Work on the South Dade Transit Operations Center broke ground June 25 on a 20-acre site that will include charging stations, maintenance facilities, driver training, bus dispatching and an emergency command center for the Miami-Dade County Department of Transportation and Public Works. The facility will also provide for solar power and a water reclamation system for bus washing.
Workers have 90 days to build one of the first pieces of the all-new bus operations and maintenance center in South Florida: a utility vault to serve a new fleet of 100 60-foot articulated battery-electric buses for Miami-Dade County. Construction is on schedule, assured Angel André Chavarria, senior vice president and alternative delivery project director at WSP, in a recent interview.
The county currently has 800 buses and set a goal of electrifying 20% of its fleet, Cleckley said. The fleet already includes 69 40-foot electric buses, built by Proterra, which declared bankruptcy in 2023. Cleckley said the fleet of 100 articulated buses will come from New Flyer, which has an almost $12 billion backlog in orders, partly as a result of Proterra and another competitor leaving the U.S. transit market. Two test buses are already on hand, Cleckley said.
Building a safe, resilient maintenance depot
Chavarria explained that charging the buses will require about 10 megawatts of available power, while five more MW are needed to run the rest of the facility. WSP has been working with Florida Power & Light since November 2022, he said. After the utility vault is finished, FPL will install, test and commission the necessary equipment.
The charging equipment will be located on the bus roofs. When the buses are parked for charging, retractable platforms will allow workers easy and safe access to the equipment, said Chavarria. But because lithium-ion batteries pose a fire hazard, the structure will be heat-insulated to prevent damage should a fire erupt, he said. Sprinklers will activate in an area just around the fire location rather than the entire building. “Given that it's a 100,000-square-foot facility, we can't have the entire building go off,” Chavarria said.

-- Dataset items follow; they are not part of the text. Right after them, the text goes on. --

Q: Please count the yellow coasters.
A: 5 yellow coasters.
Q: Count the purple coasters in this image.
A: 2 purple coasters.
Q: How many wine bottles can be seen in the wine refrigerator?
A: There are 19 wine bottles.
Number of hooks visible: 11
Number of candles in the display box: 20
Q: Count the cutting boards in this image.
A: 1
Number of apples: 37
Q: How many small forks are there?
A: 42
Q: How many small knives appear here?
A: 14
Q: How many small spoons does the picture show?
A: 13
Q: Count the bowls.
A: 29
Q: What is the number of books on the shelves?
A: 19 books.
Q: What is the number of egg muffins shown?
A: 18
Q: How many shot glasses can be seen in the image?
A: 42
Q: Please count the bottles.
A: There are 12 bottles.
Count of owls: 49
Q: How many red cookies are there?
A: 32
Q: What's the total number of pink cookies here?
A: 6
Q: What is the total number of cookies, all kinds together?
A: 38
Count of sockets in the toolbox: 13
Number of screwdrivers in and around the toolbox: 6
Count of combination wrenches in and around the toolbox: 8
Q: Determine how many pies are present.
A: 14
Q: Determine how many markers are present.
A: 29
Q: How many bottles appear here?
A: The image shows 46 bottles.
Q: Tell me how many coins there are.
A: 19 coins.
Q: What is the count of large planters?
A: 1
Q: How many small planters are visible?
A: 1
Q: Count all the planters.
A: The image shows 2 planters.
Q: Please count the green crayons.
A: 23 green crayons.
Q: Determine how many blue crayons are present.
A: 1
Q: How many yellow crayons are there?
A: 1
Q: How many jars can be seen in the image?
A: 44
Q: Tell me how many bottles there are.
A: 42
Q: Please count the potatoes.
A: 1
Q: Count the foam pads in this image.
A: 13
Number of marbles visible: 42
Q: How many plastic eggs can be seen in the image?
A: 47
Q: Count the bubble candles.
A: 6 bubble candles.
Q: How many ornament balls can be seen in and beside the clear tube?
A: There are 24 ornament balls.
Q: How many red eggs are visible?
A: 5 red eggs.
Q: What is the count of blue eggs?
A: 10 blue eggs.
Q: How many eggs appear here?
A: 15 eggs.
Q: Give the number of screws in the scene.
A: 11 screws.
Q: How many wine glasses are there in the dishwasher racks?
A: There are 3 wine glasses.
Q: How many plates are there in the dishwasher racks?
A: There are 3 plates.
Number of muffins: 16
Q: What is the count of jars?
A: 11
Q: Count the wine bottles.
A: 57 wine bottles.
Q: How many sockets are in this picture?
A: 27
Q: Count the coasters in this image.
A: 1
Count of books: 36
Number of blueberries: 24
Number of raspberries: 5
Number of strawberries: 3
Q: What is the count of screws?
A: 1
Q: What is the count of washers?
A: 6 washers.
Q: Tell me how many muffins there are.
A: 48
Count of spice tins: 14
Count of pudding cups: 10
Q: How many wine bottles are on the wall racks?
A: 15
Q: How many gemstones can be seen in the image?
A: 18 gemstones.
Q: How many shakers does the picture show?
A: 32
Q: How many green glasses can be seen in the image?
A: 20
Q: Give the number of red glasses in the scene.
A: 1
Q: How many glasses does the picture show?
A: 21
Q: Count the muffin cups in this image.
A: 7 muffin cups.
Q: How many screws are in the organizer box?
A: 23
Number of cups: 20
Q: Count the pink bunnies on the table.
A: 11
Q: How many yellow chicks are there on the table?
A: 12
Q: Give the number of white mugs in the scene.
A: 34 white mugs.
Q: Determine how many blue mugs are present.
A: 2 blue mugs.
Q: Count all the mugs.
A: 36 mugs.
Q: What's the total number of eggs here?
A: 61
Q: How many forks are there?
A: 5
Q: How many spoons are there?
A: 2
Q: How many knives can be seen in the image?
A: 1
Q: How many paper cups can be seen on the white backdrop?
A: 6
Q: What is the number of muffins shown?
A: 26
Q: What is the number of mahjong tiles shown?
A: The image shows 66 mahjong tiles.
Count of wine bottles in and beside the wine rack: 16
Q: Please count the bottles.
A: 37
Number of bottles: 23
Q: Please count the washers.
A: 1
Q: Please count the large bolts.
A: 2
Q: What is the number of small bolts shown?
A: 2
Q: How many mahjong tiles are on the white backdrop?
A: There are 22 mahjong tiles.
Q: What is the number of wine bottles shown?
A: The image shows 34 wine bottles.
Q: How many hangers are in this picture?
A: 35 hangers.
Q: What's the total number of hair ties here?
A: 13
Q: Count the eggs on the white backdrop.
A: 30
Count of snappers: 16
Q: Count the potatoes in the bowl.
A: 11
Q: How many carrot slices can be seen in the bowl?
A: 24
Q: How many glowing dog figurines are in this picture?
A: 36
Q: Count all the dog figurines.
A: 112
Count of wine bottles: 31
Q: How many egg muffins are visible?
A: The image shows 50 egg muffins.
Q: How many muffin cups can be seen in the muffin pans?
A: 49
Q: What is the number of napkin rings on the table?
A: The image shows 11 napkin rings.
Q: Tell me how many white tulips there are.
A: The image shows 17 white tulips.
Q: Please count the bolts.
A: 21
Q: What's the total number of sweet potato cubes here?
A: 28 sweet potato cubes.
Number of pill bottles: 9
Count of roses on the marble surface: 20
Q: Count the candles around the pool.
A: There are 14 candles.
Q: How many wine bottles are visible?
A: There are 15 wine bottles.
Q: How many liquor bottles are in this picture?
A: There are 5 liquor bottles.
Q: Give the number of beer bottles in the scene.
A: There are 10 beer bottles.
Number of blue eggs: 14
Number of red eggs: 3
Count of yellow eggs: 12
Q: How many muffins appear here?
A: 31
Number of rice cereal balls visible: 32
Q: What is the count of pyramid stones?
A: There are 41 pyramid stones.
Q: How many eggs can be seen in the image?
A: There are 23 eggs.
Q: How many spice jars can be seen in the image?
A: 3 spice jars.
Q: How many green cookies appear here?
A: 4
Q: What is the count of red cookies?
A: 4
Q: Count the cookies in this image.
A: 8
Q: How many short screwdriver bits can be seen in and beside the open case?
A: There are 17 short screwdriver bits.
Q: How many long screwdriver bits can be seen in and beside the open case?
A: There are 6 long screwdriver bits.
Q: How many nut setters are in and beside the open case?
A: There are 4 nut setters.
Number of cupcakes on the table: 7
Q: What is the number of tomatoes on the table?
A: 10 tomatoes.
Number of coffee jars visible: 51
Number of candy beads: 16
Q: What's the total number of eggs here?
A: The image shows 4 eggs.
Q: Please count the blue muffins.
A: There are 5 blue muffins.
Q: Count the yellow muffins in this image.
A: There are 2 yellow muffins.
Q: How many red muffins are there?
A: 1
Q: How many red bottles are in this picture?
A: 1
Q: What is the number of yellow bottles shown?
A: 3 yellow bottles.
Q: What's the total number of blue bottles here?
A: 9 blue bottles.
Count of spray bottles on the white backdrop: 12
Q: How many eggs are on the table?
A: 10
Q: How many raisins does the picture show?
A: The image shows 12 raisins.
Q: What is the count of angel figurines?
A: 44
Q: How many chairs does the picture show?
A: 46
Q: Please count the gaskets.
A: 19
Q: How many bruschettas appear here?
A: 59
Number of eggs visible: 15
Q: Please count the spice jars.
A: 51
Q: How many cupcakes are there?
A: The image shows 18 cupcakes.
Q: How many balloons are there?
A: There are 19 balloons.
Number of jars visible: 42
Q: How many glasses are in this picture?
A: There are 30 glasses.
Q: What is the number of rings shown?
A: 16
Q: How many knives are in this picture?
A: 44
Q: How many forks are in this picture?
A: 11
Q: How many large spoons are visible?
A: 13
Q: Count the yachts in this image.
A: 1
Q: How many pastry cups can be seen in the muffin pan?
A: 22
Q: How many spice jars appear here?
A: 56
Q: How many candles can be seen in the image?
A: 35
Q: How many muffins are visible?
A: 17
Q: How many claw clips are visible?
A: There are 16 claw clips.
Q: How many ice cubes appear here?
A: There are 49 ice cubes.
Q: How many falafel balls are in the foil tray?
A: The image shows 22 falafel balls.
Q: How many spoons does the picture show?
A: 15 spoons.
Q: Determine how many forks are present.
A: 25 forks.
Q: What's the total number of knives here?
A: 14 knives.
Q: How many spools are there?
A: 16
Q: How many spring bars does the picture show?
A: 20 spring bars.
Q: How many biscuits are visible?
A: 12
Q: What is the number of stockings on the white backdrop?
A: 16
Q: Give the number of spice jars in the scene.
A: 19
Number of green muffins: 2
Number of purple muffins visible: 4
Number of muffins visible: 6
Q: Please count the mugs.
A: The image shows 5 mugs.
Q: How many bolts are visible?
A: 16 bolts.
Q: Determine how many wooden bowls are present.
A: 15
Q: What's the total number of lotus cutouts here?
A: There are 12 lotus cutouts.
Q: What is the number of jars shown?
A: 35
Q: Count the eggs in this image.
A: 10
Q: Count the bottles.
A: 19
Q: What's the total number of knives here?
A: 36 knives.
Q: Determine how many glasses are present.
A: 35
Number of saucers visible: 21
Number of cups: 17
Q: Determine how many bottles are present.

Since South Florida is prone to hurricanes, Chavarria said his firm did a sea-level rise analysis and designed the floor slab to sit well above the natural level of the land to mitigate climate hazards.
Benefits extend beyond the bus facility
The tight timeline gives contractors 300 days to complete the first phase of the project, Chavarria said. That’s because a new bus rapid transit route is scheduled to open before next summer. The new operations center will be home to the South Dade Transitway buses.
Miami-Dade’s first bus rapid transit line will cover a 20-mile corridor from the Dadeland South Metrorail station in Pinecrest, Florida, to Florida City, Florida. It will include 14 level-boarding stations for accessibility, traffic signal preemption to keep buses moving through intersections and gate arms with warning lights at intersections for added safety. The northern terminus connects with Miami-Dade’s Metrorail that serves downtown Miami and the Miami International Airport. “It's a significant time savings for this community,” Cleckley said.
Miami-Dade’s plans for the site go beyond the bus facility, which will employ 270 people when the second phase is completed in 2026, Cleckley said. The project also includes an entertainment center on an adjacent seven acres owned by the county. The entire effort is considered an economic development project, he explained: “The entertainment district we anticipate to provide not only entertainment, but also jobs that's needed in this community.”